Artikel 6 Leiding - Brandstof
6.1 Bestemmingomschrijving
De voor 'Leiding-Brandstof' aangewezen gronden zijn - behalve voor de andere aldaar voor-komende bestemming(en) - mede bestemd voor een brandstoftransportleiding.
6.2 Bouwregels
Voor het bouwen van bouwwerken gelden de volgende regels:
  1. anders dan in de basisbestemming is bepaald, mogen op de in lid 6.1 bedoelde gronden geen bouwwerken voor de basisbestemming worden gebouwd, maar alleen bouwwerken voor de dubbelbestemming Leiding - Brandstof;
  2. er mogen alleen gebouwen ten behoeve van het leidingbeheer worden gebouwd met een oppervlakte van maximaal 40 mē per gebouw;
  3. de bouwhoogte van andere bouwwerken mag maximaal 2 meter zijn met een maximale oppervlakte van 10 mē.
6.3 Afwijken van de bouwregels
Het bevoegd gezag kan bij het verlenen van een omgevingsvergunning afwijken van de bouwregels voor het bouwen van gebouwen overeenkomstig de andere basisbestemming, mits:
  1. de veiligheid en het functioneren van de betrokken leiding niet wordt geschaad;
  2. vooraf schriftelijk advies is ingewonnen bij de betrokken leidingexploitant.
6.4 Omgevingsvergunning voor het uitvoeren van een werk, geen bouwwerk zijnde, of van werkzaamheden
6.4.1 Vergunningplicht
Het is verboden zonder of in afwijking van een schriftelijke vergunning van het bevoegd gezag (omgevingsvergunning) op of in deze gronden de volgende werken, geen bouwwerken zijnde, en werkzaamheden uit te voeren of te doen c.q. te laten uitvoeren:
  1. het afgraven, ophogen, verlagen en egaliseren van gronden;
  2. het aanbrengen van hoogopgaande en/of diepwortelende beplantingen en het bebossen van gronden;
  3. het aanleggen en verharden van wegen, paden, parkeergelegenheid en andere oppervlakteverhardingen;
  4. het aanleggen van geluidswallen;
  5. het wijzigen van maaiveldniveau door ontgronding of ophoging;
  6. het verrichten van graafwerkzaamheden anders dan normaal spit- en ploegwerk;
  7. diepploegen vanaf een diepte van 40 centimeter;
  8. het indrijven van voorwerpen in de bodem;
  9. het aanleggen van waterlopen of het vergraven, verruimen of dempen van bestaande waterlopen alsmede het leggen van drainageleidingen.

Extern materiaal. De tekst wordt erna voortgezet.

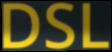
DSL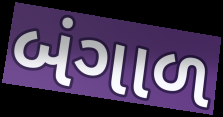
બંગાળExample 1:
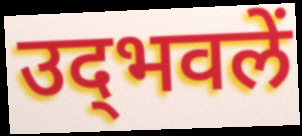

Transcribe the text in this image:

उद्‍भवलें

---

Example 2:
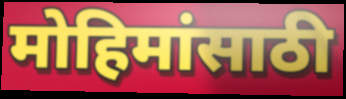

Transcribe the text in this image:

मोहिमांसाठी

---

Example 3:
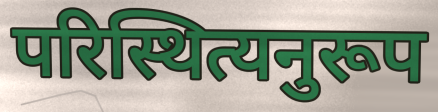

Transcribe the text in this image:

परिस्थित्यनुरूप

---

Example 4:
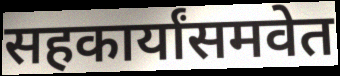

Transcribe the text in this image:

सहकार्यांसमवेत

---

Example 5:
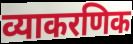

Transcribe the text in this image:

व्याकरणिकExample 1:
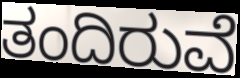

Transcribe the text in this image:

ತಂದಿರುವೆ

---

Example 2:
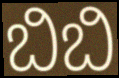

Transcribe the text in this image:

ಬಿಬಿ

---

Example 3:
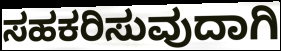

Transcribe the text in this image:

ಸಹಕರಿಸುವುದಾಗಿ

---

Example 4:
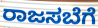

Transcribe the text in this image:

ರಾಜಸಬೆಗೆ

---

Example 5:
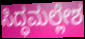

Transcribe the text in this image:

ಸಿದ್ಧಮಲ್ಲೇಶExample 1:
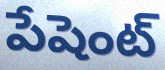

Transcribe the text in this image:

పేషెంట్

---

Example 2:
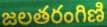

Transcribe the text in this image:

జలతరంగిణి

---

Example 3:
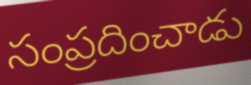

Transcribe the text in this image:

సంప్రదించాడు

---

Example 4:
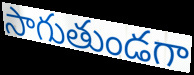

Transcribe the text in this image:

సాగుతుండగా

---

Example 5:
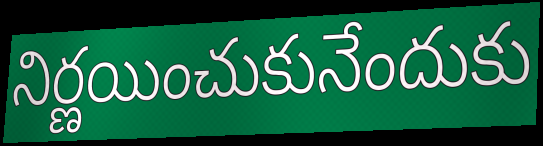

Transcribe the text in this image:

6.4.2 Uitzondering vergunningplicht
De in lid 6.4.1 bedoelde omgevingsvergunning is niet vereist voor werken, die:
  1. reeds in uitvoering zijn op het tijdstip van het van kracht worden van dit plan en waarvoor vergunning is verleend;
  2. het normale onderhoud betreffen;
  3. noodzakelijk zijn voor de aanleg van de gasleiding waarvoor dit bestemmingsplan is opgesteld;
  4. mogen worden uitgevoerd krachtens een reeds verleende omgevingsvergunning voor het uitvoeren van een werk, geen bouwwerk zijnde, of van werkzaamheden.
6.4.3 Beoordelingscriteria
Een vergunning als bedoeld in lid 6.4.1 kan alleen worden verleend als:
  1. geen schade ontstaat aan de gas- en/of brandstofleiding en het doelmatige functioneren van de leidingen niet in gevaar wordt gebracht;
  2. de veiligheid niet in gevaar wordt gebracht;
  3. hierover schriftelijk advies is gevraagd van de leidingbeheerder(s).